How do you feel about bringing this exhibition to Beijing ? Does showing these works in China imply or represent something in particular for you ?
I am incredibly proud and pleased to present this exhibition in China, where Picasso’s work has been rarely exhibited, in Beijing not for more than 35 years. I therefore have the feeling that I am fulfilling one of the most important missions of my job as a curator, which is studying, preserving, and enriching the collection I am in charge of, but also promoting it on a larger scale. Picasso’s international prestige is an essential component of our museum’s policy since its reopening. To be able to present Picasso in this big country is an honor and an opportunity for the museum and for our Chinese audience.
To your knowledge, what links have existed between Picasso and China ?
The Musée National Picasso-Paris has been in possession of the artist’s private archives since a donation from the Succession in 1992, and counts around 200,000 works in its collection. To this date there is no inventory record, but research conducted for the exhibition has not identified any specific links between Picasso and China. The artist was not a great traveller, barely moving much in his life – he had never been to the United States, for example!
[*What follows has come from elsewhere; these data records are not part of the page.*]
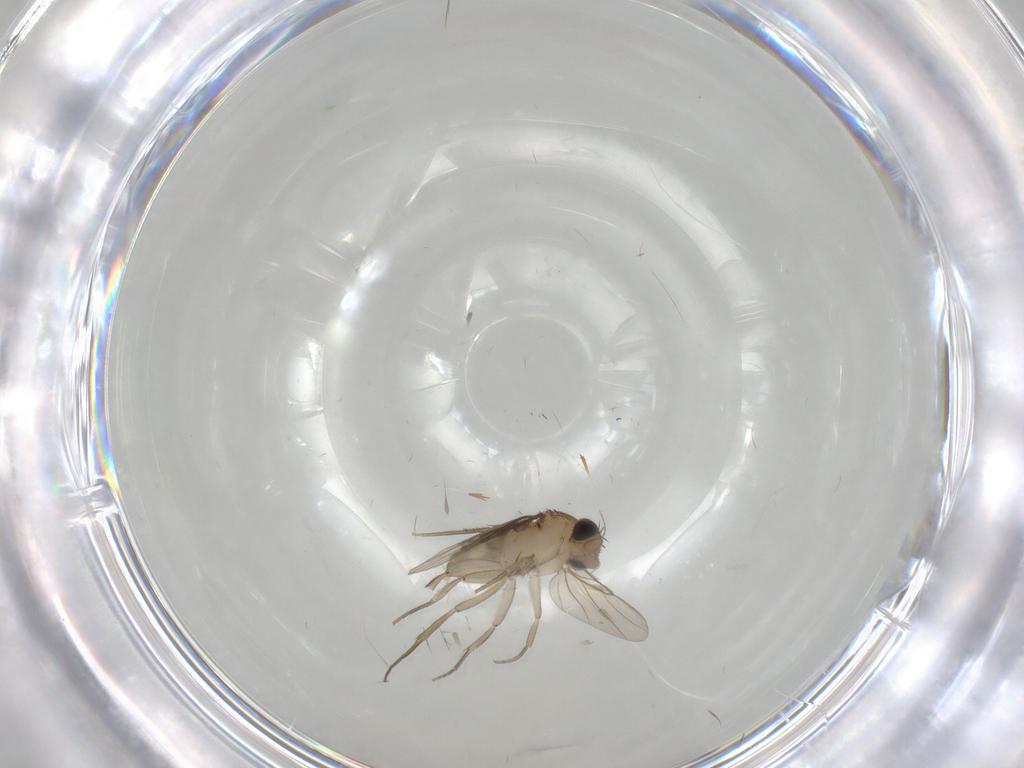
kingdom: Animalia
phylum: Arthropoda
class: Insecta
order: Diptera
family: Phoridae
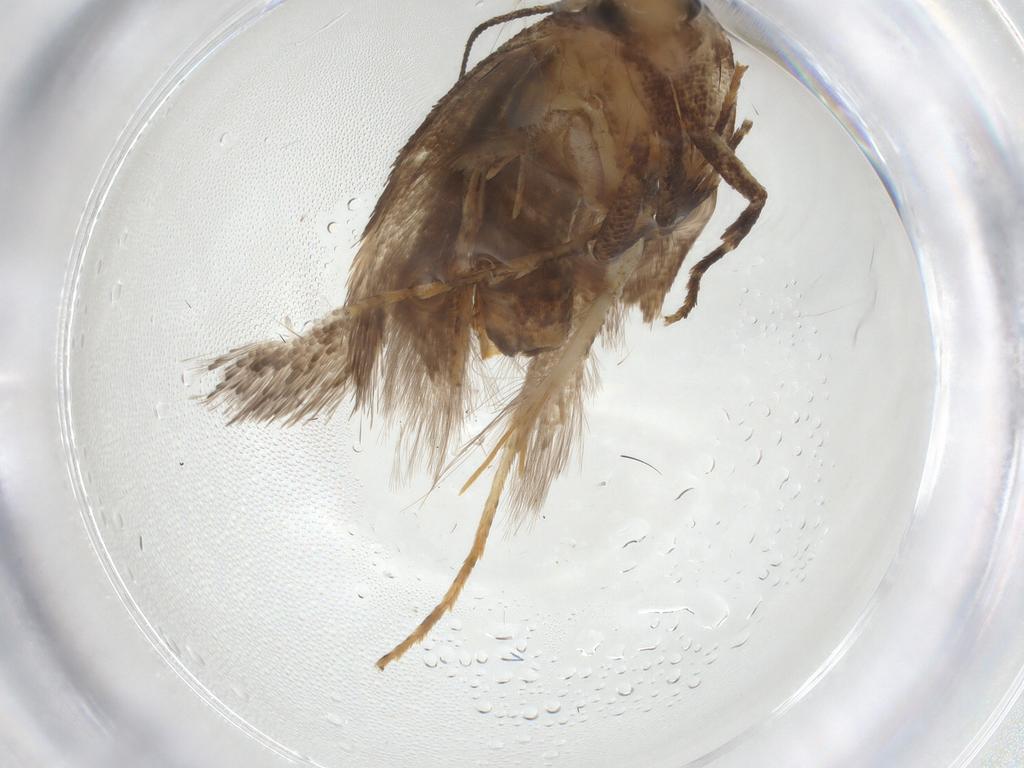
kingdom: Animalia
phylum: Arthropoda
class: Insecta
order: Lepidoptera
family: Gelechiidae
He did take a significant trip to Italy in 1917 and frequently travelled to his homeland, Spain, up until 1936, but he has essentially lived in France, settling in the south of France after World War II. Incidentally, it’s in La Californie, his villa in Cannes, that he received the great Chinese painter Zhang Daqian in July 1956. On this occasion, they were able to continue a discussion initiated a few weeks earlier in Paris when the artist was holding an exhibition in the Modern Art Museum of Paris. We may notice in his later works a set of ink wash paintings that could have been inspired by this encounter.
This is the first time the Musée National Picasso-Paris presents such a large proportion of its collection in China. Does this mean anything for the future of the Musée?
It is indeed the first time that the museum presents this much of its collection in China. Since its reopening in 2014, the museum has initiated an important policy of promotion of its collection, in Paris, in France, and abroad. In Paris, we collaborated with the biggest public establishments such as the Quai Branly museum where we held a Primitivist Picasso exhibition, or at Musée d'Orsay for Picasso - Blue and Rose. We continue to run these types of partnerships right now with a Picasso and War exhibition at the Army Museum. Our Mediterranean Picasso exhibition programme toured more than 60 institutions in about 20 countries. Internationally, a significant number of works were presented in Latin America in 2016: in Brazil, Argentina, and Chile. The museum intends to continue to focus on international expansion, and is eager to open a new chapter by developing a relationship with Asia, and specifically with China.